The Times then proceeds to quote a litany of Democrats who are horrified and take the opportunity to cast Cuomo as an “Islamophobe.”
If you click the link and read this article, and make it all the way to the end, you will find a section headed “More on the N.Y.C. Mayor’s Race.” And in there is a link to this article: “N.Y.C. Mayoral Candidates Trade Zingers in Final Debate.” So yes, it does exist. I wonder how many people other than myself had the persistence to find it.
But getting back to the front page of today’s print edition, what we do find is a lengthy (some might say endless) puff piece about Mamdani’s days in high school, including the seminal moments of his political career running for class vice president: “How an Elite Public High School Set Mamdani on the Path to Politics.
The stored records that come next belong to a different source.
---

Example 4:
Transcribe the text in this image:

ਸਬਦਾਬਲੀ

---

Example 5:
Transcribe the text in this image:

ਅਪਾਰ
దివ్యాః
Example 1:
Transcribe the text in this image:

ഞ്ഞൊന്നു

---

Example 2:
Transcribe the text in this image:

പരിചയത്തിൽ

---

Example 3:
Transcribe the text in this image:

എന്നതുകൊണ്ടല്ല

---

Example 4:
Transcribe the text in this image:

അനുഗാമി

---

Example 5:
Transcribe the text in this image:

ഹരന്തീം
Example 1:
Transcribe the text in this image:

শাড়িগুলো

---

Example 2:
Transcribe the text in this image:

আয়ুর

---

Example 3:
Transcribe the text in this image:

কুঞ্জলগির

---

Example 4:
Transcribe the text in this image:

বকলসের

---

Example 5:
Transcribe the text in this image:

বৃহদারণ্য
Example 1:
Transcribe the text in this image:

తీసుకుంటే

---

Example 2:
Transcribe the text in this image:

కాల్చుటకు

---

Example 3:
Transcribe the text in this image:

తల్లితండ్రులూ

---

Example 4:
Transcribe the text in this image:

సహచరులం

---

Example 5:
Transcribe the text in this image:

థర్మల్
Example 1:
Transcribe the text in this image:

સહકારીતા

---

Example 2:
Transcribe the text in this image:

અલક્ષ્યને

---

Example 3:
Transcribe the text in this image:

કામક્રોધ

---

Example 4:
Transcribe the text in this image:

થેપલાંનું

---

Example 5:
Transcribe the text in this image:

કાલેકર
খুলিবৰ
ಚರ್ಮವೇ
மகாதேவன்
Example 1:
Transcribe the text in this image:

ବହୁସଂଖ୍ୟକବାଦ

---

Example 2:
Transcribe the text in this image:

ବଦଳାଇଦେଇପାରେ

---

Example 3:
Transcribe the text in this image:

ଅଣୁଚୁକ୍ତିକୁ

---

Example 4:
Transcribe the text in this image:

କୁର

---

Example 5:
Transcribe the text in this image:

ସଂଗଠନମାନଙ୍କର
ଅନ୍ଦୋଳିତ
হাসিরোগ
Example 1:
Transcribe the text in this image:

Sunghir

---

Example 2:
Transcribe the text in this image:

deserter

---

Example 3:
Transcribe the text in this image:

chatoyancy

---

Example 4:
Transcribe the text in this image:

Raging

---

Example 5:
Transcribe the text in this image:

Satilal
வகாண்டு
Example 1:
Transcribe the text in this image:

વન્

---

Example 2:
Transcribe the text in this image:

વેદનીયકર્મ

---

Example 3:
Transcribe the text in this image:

Zohran Mamdani’s time at the Bronx High School of Science expanded and helped shape his views of New York, from the cricket pitch to politics.” Here’s a good sample:
Cricket had never been recognized as an official sport in New York City’s public schools. Mr. Mamdani, like many South Asian schoolmates who had grown up around the game, wanted in anyway. And so, he and a friend effectively created a team themselves, with all the logistical fortitude available to distractible adolescents, amassing a cache of bats, pads and player sign-ups (“brown ain’t no requirement to play this game,” Mr. Mamdani urged on Facebook) and working to persuade enough students and adults that they were fronting a legitimate operation.
Just an innocent, enthusiastic, hard-working kid! And he promised free orange juice for all!
(Should I mention that my mother-in-law spent her career teaching at Bronx Science? She retired about 10 years before Mamdani got there.)
Getting back to what is actually on the front page of today’s Times, the biggest article in terms of real estate on the page has the headline “Pro-Palestine Activists Lament the Steep Cost.” (Slightly different headline online.). It’s all so sad:
For a time, the Gaza protests seemed to have the ingredients to grow into the next mass political movement for young Americans. The cause — which adherents saw as a struggle between a marginalized and dispossessed people and an oppressive global power — connected with university students, many of whom were already drifting to the left and had experienced their political awakenings during the racial reckoning in the summer of 2020. Many of them, in fact, started calling the Palestinian suffering “the moral issue of our time.”
And then, somehow, the American people just wouldn’t go along. It’s so inexplicable!
The other item taking up a big chunk of page 1 real estate is a picture of some activists gathering on an iceless King William Island in far-northern Canada to lament that global warming is making the Arctic more accessible to unwanted outsiders.
You get the picture. It’s not just that each article is more absurd than the next. It’s that none of them contain any actual useful information. They are all just the latest spin to promote one left-wing cause or another.
I apologize to the readers for continuing to spend money on this, but every once in a while it is useful to this blog to consult the Times to understand what the official party line of the left is on some particular subject.